(Saved entries)
==============================

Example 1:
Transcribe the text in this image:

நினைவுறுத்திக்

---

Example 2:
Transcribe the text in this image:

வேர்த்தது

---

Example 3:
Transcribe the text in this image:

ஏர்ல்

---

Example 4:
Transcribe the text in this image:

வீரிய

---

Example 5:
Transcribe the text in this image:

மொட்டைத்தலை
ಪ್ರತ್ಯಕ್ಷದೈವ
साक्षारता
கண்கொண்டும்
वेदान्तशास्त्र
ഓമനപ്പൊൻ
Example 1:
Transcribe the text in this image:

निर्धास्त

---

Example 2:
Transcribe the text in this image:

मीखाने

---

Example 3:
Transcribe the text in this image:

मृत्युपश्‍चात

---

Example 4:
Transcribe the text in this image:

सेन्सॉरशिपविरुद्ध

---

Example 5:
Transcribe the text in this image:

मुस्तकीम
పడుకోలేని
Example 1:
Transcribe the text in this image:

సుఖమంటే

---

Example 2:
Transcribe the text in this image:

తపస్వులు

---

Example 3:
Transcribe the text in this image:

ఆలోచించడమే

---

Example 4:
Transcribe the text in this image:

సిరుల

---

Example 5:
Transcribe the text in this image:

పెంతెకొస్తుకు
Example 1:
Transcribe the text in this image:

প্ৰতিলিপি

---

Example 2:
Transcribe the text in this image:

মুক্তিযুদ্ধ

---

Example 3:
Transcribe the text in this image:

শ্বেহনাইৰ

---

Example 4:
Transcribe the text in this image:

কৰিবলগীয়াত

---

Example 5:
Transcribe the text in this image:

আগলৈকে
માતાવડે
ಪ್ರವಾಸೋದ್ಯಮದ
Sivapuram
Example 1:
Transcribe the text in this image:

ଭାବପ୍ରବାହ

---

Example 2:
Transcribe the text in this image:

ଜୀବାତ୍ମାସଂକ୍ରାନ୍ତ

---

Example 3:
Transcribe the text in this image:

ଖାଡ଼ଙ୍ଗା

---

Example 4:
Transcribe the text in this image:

==============================

Task
Transcribe every record above exactly as written.

Exercise solution
Example 1:
Transcribe the text in this image:

நினைவுறுத்திக்

---

Example 2:
Transcribe the text in this image:

வேர்த்தது

---

Example 3:
Transcribe the text in this image:

ஏர்ல்

---

Example 4:
Transcribe the text in this image:

வீரிய

---

Example 5:
Transcribe the text in this image:

மொட்டைத்தலை
ಪ್ರತ್ಯಕ್ಷದೈವ
साक्षारता
கண்கொண்டும்
वेदान्तशास्त्र
ഓമനപ്പൊൻ
Example 1:
Transcribe the text in this image:

निर्धास्त

---

Example 2:
Transcribe the text in this image:

मीखाने

---

Example 3:
Transcribe the text in this image:

मृत्युपश्‍चात

---

Example 4:
Transcribe the text in this image:

सेन्सॉरशिपविरुद्ध

---

Example 5:
Transcribe the text in this image:

मुस्तकीम
పడుకోలేని
Example 1:
Transcribe the text in this image:

సుఖమంటే

---

Example 2:
Transcribe the text in this image:

తపస్వులు

---

Example 3:
Transcribe the text in this image:

ఆలోచించడమే

---

Example 4:
Transcribe the text in this image:

సిరుల

---

Example 5:
Transcribe the text in this image:

పెంతెకొస్తుకు
Example 1:
Transcribe the text in this image:

প্ৰতিলিপি

---

Example 2:
Transcribe the text in this image:

মুক্তিযুদ্ধ

---

Example 3:
Transcribe the text in this image:

শ্বেহনাইৰ

---

Example 4:
Transcribe the text in this image:

কৰিবলগীয়াত

---

Example 5:
Transcribe the text in this image:

আগলৈকে
માતાવડે
ಪ್ರವಾಸೋದ್ಯಮದ
Sivapuram
Example 1:
Transcribe the text in this image:

ଭାବପ୍ରବାହ

---

Example 2:
Transcribe the text in this image:

ଜୀବାତ୍ମାସଂକ୍ରାନ୍ତ

---

Example 3:
Transcribe the text in this image:

ଖାଡ଼ଙ୍ଗା

---

Example 4:
Transcribe the text in this image:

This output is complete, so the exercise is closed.